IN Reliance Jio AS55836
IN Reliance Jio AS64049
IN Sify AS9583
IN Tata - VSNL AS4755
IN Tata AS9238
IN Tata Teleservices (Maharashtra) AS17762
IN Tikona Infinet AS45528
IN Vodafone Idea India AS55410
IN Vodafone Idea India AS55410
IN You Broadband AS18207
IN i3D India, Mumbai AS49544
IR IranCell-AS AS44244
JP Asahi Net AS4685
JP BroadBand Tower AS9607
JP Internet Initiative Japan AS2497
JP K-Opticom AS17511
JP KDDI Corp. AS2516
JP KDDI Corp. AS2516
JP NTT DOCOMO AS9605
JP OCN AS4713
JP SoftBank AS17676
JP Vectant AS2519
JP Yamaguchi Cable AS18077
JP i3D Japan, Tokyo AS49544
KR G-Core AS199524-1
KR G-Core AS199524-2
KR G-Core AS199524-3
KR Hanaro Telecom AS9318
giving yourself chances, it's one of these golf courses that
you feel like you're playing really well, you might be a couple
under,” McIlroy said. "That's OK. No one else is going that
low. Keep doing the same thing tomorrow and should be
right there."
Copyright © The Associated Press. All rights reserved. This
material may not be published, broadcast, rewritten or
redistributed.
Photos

■ ■ ■

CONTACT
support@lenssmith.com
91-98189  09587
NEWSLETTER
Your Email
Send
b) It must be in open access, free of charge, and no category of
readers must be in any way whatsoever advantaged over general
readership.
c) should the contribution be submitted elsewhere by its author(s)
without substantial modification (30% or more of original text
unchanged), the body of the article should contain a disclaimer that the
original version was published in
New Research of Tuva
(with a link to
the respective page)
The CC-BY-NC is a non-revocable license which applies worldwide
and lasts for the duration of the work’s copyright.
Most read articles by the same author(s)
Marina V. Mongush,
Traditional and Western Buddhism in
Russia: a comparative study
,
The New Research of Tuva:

■ ■ ■

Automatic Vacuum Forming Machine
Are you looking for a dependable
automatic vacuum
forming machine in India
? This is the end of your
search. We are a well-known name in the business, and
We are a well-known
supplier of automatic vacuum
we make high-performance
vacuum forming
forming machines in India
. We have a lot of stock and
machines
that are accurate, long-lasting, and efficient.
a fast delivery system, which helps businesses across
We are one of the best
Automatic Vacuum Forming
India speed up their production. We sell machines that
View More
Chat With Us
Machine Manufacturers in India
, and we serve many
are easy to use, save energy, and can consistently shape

■ ■ ■

Copy out, word for word, the part of the entries above that begins at the line with "forming machines in India" and ends at the line with "are easy to", including both.

forming machines in India
. We have a lot of stock and
machines
that are accurate, long-lasting, and efficient.
a fast delivery system, which helps businesses across
We are one of the best
Automatic Vacuum Forming
India speed up their production. We sell machines that
View More
Chat With Us
Machine Manufacturers in India
, and we serve many
are easy to use, save energy, and can consistently shape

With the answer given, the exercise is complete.